Niko napisał(a):Nie wiem co mam zrobić. Z jednej strony chciałabym to odstawić i nie pograżac sie bardziej a z drugiej..
No wlasnie..
Najgorsze, że ciągle muszę zwiększać ilości, bo mniejsze już nic mi nie dają ;/
Po mojemu to uzależnienie.
...to dzwonek,aby wykorzystać to wahanie - i nie pogrążać się... bo im dalej w las,tym więcej drzew...tym ciemniej i tym łatwiej wdepnąć w bagno z którego można już się nie wydobyć...
masz wybór.... albo<->albo
"ciągle muszę zwiększać ilości, bo mniejsze już nic mi nie dają"

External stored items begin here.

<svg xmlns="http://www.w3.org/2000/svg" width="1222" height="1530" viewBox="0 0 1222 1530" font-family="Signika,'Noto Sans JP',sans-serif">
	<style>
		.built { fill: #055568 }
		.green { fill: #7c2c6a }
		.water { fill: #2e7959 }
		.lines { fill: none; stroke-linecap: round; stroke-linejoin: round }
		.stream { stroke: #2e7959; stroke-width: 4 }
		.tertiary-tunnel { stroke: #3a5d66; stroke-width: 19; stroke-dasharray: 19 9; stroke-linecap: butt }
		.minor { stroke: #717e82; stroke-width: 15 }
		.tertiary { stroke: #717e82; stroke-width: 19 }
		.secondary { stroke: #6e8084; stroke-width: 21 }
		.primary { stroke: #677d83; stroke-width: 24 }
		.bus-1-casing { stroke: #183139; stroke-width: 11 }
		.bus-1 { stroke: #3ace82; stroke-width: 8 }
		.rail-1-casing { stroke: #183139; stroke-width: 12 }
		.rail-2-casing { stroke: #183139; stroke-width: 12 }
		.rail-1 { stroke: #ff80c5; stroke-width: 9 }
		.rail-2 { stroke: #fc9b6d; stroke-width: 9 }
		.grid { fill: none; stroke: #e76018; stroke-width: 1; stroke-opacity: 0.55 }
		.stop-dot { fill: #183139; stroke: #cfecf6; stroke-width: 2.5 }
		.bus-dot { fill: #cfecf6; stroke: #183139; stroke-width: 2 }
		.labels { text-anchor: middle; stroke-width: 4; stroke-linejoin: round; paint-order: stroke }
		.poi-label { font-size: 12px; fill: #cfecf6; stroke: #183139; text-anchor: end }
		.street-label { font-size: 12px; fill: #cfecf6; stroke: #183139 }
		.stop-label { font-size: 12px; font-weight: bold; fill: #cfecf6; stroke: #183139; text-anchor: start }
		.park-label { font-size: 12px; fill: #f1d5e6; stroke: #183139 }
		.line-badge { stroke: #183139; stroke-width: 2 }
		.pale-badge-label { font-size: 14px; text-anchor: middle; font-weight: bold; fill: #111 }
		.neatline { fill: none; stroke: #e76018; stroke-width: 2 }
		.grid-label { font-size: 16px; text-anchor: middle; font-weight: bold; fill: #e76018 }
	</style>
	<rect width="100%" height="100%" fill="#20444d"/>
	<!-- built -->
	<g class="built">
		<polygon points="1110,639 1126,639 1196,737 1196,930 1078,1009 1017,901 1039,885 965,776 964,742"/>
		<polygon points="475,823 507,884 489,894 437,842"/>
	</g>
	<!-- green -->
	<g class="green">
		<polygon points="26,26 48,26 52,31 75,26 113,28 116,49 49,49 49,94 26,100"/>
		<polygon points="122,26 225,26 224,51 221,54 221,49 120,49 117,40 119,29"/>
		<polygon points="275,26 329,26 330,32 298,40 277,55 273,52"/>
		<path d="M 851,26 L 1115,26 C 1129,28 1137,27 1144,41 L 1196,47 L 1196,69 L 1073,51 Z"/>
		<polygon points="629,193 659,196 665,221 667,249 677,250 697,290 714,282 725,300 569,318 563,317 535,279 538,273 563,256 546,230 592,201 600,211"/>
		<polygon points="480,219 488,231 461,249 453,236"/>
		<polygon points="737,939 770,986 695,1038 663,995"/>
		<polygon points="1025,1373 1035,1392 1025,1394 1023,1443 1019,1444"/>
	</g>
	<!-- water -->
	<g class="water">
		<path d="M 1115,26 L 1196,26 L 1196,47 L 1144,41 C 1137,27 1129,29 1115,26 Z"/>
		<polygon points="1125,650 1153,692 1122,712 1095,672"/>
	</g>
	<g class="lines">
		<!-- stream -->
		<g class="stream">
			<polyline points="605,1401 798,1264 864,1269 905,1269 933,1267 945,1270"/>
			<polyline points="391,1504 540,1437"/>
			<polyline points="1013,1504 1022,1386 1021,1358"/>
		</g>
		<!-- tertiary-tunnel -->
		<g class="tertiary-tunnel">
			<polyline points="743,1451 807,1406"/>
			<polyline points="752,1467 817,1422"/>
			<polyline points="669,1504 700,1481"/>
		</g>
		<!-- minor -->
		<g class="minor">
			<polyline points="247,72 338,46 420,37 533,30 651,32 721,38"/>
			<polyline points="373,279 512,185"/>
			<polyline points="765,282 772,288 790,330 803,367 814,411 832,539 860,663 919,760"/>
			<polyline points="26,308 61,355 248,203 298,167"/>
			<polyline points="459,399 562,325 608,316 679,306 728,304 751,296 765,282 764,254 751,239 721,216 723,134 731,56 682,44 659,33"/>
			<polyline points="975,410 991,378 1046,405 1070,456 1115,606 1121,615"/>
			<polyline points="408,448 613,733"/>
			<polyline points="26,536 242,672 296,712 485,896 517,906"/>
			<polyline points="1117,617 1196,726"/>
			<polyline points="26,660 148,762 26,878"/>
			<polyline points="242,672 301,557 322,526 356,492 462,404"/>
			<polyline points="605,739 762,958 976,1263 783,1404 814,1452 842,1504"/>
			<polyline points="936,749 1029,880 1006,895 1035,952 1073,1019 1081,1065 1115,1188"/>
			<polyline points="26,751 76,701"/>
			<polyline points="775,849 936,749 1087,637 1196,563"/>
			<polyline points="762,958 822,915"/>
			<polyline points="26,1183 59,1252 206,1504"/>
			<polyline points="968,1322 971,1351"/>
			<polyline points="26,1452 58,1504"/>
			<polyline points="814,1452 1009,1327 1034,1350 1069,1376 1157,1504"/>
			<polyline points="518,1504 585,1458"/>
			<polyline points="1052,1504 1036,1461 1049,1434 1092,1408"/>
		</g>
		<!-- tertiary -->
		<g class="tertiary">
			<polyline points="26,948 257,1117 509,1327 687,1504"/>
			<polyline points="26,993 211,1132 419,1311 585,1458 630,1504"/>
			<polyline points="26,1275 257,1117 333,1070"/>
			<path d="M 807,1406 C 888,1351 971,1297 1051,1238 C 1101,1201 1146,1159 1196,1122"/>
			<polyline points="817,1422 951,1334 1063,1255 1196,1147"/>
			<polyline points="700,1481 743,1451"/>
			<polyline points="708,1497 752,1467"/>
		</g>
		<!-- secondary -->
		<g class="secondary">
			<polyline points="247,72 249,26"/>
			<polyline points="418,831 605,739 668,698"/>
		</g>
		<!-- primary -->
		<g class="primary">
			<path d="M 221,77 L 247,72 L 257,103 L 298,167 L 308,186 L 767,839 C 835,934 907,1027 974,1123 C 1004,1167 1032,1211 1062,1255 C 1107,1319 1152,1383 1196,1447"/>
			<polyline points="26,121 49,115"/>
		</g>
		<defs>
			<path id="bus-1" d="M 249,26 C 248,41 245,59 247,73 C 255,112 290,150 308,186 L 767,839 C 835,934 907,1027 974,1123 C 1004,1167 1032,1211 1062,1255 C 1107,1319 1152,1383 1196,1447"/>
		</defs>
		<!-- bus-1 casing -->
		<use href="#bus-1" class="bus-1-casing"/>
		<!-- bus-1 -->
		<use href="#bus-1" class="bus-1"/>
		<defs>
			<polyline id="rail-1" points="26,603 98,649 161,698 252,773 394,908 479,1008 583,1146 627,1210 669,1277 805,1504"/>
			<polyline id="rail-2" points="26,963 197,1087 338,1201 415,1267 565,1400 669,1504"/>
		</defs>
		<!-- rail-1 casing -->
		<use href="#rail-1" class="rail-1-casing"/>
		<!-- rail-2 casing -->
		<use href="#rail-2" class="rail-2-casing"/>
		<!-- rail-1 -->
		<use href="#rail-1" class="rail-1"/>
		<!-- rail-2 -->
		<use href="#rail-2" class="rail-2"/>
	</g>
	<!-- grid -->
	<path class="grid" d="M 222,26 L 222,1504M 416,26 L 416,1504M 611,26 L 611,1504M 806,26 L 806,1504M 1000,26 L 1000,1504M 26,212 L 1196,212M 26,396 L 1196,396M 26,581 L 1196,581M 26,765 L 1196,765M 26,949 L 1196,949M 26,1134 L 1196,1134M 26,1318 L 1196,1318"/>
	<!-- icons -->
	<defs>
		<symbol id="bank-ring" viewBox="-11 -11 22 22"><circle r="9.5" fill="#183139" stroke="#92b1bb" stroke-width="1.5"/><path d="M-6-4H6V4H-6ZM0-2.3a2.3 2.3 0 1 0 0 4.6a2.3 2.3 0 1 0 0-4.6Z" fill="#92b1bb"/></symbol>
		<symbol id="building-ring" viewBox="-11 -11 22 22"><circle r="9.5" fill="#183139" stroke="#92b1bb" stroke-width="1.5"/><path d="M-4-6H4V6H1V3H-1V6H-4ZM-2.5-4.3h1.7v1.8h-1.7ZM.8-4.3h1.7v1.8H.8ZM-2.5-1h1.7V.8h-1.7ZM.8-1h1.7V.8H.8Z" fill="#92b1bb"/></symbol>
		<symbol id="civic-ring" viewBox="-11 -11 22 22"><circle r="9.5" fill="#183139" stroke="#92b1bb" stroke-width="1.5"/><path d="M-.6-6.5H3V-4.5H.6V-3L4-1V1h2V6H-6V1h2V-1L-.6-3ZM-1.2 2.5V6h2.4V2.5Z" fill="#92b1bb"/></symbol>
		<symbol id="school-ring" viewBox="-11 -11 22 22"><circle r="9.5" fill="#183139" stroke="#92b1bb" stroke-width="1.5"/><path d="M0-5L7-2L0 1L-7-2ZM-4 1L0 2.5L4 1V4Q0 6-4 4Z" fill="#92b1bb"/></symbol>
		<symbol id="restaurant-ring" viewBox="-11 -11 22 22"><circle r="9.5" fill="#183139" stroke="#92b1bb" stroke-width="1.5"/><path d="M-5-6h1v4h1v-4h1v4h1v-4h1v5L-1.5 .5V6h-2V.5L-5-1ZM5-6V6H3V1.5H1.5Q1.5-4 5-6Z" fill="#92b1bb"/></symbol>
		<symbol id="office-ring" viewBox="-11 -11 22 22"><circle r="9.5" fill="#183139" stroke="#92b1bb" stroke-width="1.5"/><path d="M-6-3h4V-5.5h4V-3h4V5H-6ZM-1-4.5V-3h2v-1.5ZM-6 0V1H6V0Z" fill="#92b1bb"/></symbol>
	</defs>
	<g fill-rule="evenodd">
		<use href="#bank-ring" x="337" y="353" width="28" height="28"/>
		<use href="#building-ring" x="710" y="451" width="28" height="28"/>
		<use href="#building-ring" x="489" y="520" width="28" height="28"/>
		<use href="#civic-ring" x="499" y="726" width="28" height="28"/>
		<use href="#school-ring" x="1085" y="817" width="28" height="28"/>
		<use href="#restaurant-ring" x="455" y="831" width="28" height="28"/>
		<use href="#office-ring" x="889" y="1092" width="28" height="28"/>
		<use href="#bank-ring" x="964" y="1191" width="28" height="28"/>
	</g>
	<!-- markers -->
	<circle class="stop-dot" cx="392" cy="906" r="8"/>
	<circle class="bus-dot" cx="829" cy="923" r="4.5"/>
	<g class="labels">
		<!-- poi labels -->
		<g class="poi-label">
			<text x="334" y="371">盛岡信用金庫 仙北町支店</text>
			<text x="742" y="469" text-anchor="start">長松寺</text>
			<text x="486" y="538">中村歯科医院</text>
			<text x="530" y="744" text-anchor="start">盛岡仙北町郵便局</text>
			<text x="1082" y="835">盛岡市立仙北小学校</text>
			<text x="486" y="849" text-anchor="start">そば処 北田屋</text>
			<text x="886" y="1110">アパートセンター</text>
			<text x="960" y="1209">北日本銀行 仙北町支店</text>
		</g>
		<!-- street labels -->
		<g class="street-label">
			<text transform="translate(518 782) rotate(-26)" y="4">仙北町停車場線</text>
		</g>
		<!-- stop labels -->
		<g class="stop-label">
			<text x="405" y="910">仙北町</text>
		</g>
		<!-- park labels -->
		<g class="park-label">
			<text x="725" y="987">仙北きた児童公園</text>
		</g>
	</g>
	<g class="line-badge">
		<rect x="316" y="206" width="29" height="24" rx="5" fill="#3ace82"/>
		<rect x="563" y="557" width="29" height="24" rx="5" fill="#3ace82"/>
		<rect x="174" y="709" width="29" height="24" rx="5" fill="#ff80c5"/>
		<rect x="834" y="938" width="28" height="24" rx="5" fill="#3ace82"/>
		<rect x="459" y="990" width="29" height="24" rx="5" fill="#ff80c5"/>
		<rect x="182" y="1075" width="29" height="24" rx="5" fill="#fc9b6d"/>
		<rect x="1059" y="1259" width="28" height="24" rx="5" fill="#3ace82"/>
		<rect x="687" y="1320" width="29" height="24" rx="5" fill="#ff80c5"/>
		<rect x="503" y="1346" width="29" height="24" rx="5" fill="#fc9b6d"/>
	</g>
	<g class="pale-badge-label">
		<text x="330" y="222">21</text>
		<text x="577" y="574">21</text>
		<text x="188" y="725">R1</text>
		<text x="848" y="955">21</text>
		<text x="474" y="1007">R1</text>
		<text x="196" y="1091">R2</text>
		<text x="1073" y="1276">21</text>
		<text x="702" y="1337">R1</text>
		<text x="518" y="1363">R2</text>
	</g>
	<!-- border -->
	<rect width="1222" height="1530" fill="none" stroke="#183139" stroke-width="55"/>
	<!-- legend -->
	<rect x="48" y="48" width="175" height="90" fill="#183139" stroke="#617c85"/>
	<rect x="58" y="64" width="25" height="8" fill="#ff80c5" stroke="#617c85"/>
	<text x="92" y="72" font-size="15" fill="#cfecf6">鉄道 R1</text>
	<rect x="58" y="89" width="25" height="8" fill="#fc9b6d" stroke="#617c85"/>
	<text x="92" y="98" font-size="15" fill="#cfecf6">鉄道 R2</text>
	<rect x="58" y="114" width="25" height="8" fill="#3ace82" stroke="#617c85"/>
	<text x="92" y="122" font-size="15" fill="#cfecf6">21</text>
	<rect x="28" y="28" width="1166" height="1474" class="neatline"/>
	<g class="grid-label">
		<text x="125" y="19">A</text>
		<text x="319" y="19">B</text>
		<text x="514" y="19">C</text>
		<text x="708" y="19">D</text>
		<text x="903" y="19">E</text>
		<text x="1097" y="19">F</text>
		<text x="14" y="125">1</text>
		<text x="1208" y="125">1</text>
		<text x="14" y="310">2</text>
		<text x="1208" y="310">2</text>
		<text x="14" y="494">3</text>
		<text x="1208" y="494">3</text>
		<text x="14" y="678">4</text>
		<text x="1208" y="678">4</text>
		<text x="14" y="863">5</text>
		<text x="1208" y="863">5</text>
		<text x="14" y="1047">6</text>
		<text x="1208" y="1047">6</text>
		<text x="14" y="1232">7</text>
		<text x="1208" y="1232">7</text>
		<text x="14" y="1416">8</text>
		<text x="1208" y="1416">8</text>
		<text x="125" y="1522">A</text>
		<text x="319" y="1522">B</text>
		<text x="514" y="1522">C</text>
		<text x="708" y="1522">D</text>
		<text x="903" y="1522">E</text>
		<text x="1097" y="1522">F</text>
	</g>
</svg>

to jest ten dzwonek alarmowy.... amfetamina jest cholernie zwodnicza... bo z jednej strony gdy się ja poznało to się chce czuć to zwodnicze poczucie mocy.... im dalej tym zjeby bardziej dają w kość i są bardziej nieznośne,więc żeby szybko z nich wyłazić - sięgasz po więcej i częściej....ale to ma tylko jeden kierunek - czarna śmierdząca dupa.... sorry za wyrażenie,ale wiem co mówię.... napatrzyłam się na ludzi gadających z szafą... w panicznej paranoi uciekających bez ustanku przed własnym cieniem... z manią prześladowczą.... z ostrymi objawami schizofrenicznymi.... z przeżartą do kości śluzówką...kruszącymi się i wypadającymi w zastraszającym tempie zębami....
sorry za opisy.... ale dziewczyno - ratuj się.